“Yenileme ve fesih aynı şeydir, aralarında fark yok”
Cumhurbaşkanı Erdoğan, CHP lideri Kemal Kılıçdaroğlu’na ‘yeni Anayasa’da Cumhurbaşkanı’nın Meclis’i fesih yetkisnin olduğunu ispatla istifa edeceğim’ demesinden sonra yaşanan tartışmalara ilişkin, anayasa profesörü İbrahim Kaboğlu, “Yenileme ve fesih aynı şeydir, aralarında fark yok” dedi...Anayasa profesörü
Kaboğlu’ndan ‘fesih yetkisi’ açıklaması
CHP lideri Kemal Kılıçdaroğlu dün gece katıldığı bir canlı yayın programında
getirilmek istenen Anayasa Değişikliği ile Cumhurbaşkanına Meclis‘i feshetme yetkisinin verildiğini tane tane
anlatmış, arkasından da ‘sayın cumhurbaşkanının istifa etmesini istemem’

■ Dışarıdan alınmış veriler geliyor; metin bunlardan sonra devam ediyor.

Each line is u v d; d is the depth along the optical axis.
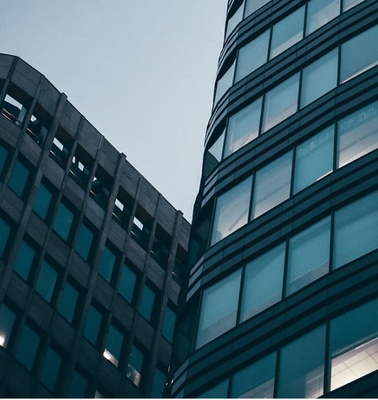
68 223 57.53
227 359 36.69
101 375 54.56
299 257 36.91
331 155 39.06
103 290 57.50
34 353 51.25
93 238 58.94
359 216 35.91
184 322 40.97
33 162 57.00
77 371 53.34
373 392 30.83
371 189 36.41
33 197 55.56
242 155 43.62
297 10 47.03
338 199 37.16
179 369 38.75
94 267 57.34
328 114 40.66
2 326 50.41
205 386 36.69
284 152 41.50
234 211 41.81
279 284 36.91
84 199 59.28
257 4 50.22
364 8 43.31
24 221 54.28
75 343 53.69
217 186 43.81
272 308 36.31
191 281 41.84
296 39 45.75
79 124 61.88
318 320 34.16
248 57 48.06
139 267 61.34
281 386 33.75
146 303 60.66
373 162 37.19
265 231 39.31
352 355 32.25
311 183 38.97
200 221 44.22
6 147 56.12
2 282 51.31
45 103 60.31
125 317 58.28
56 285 54.53
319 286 35.06
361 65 41.19
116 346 56.88
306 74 43.56
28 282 52.91
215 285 39.97
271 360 34.91
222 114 46.97
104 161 62.59
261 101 45.00
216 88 49.97
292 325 35.03
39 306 52.75
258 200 40.94
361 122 39.06
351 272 34.41
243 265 39.25
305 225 37.72
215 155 45.91
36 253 54.34
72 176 59.94
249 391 34.84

demişti...Anayasa değişikliğindeki cumhurbaşkanına verilen ‘fesih’ yetkisi tartışmaları sürerken, anayasa profesörü İbrahim Kaboğlu, “Yenileme ve fesih aynı şeydir, aralarında fark yok” dedi.
Kaboğlu şunları söyledi:
“2. Abdülhamit, ‘Meclis’i tatil ettim’ dedikten sonra 30 yıl toplanmadı. Abdulhamit’in bu uygulamasına tepki olarak anayasa hukuku geleneği içinde ‘fesih’ sözcüğü kullanılmıyor. Bir anlamda, ‘Bizim anayasal geleneğimizde fesih yok, Meclis’in bir daha toplanamama riskini önlemek’ diye. Dolayısıyla yenileme deniliyor. Yenileme ve fesih karşılaştırmalı anayasa hukukunda fesih ifadesine denk düşer. Hep böyle oldu. Bir kelime oyunu oynanıyor ama aynı şeydir, farkı yoktur.”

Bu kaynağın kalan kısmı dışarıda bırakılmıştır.